The Black Keys | MySpace Music Videos

Black Francis-Nonstoperotik: I don't really care what Charles Thompson wants to call himself these days, but starting with last year's Grand Duchy (a collaboration with his wife), he seems to be in an upward spiral. After several years of stuff that was barely passable, one of my favorite musicians is finally making good albums again.

Ted Leo & The Pharmacists - Brutalist Bricks: I have no idea how these guys started an album with an opener as explosive and energetic as "The Mighty Sparrow" and follow it up with a bunch of songs that are equally as good. Brutalist Bricks is, hands down, my new favorite Ted Leo album.
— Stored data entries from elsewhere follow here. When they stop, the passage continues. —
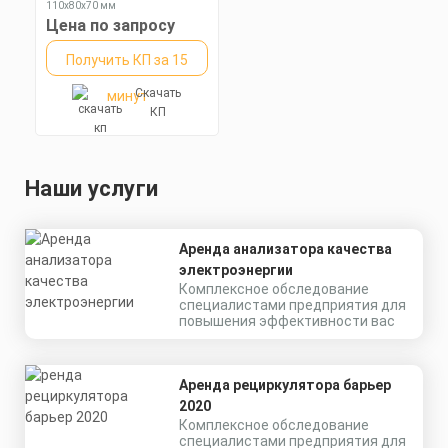
110х80х70 мм
Степень пылевлагозащиты: IP65
Цена по запросу
Получить КП за 15
Скачать
минут
КП
Наши услуги
Аренда анализатора качества
электроэнергии
Комплексное обследование
специалистами предприятия для
повышения эффективности вас
Аренда рециркулятора барьер
2020
Комплексное обследование
специалистами предприятия для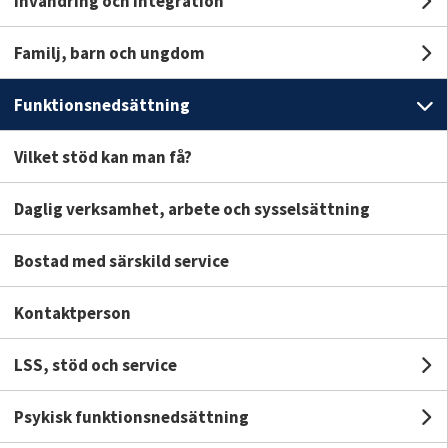
Invandring och integration
U
ing
Familj, barn och ungdom
Un
Funktionsnedsättning
U
Vilket stöd kan man få?
Daglig verksamhet, arbete och sysselsättning
Bostad med särskild service
Kontaktperson
 med särskild
LSS, stöd och service
Un
e
Psykisk funktionsnedsättning
U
Vampire Weekend - Contra: I was pretty much convinced that lightning would not strike twice for this band. Their self-titled debut was unfollowuppable, or so I thought. But I'm still playing this album, which came out the second week of the year, on a fairly regular basis, and still finding new things to like about it. Never has a sophomore slump been so utterly and completely avoided.

Cornershop - Judy Sucks A Lemon for Breakfast: It has been 8 years since Cornershop's Handcream for a Generation came out, and I was utterly convinced I would never see another album from Tjinder Singh's band again. And even when I found that they were releasing a new album, I was skeptical. Eight years is a long time...if and when bands come back from a break that long, they...well, they often kind of suck. Cornershop came back with not only a strong album, but one of my favorite albums of the year. Some songs are political, some are nonsensical. There are multiple styles of music, from straight up anthemic rock, to a little calypso, to gospel, to bizarre mixes of many other genres. There are quite a few albums I like this year so far...some that I like a lot. This may be the only one so far that I really love.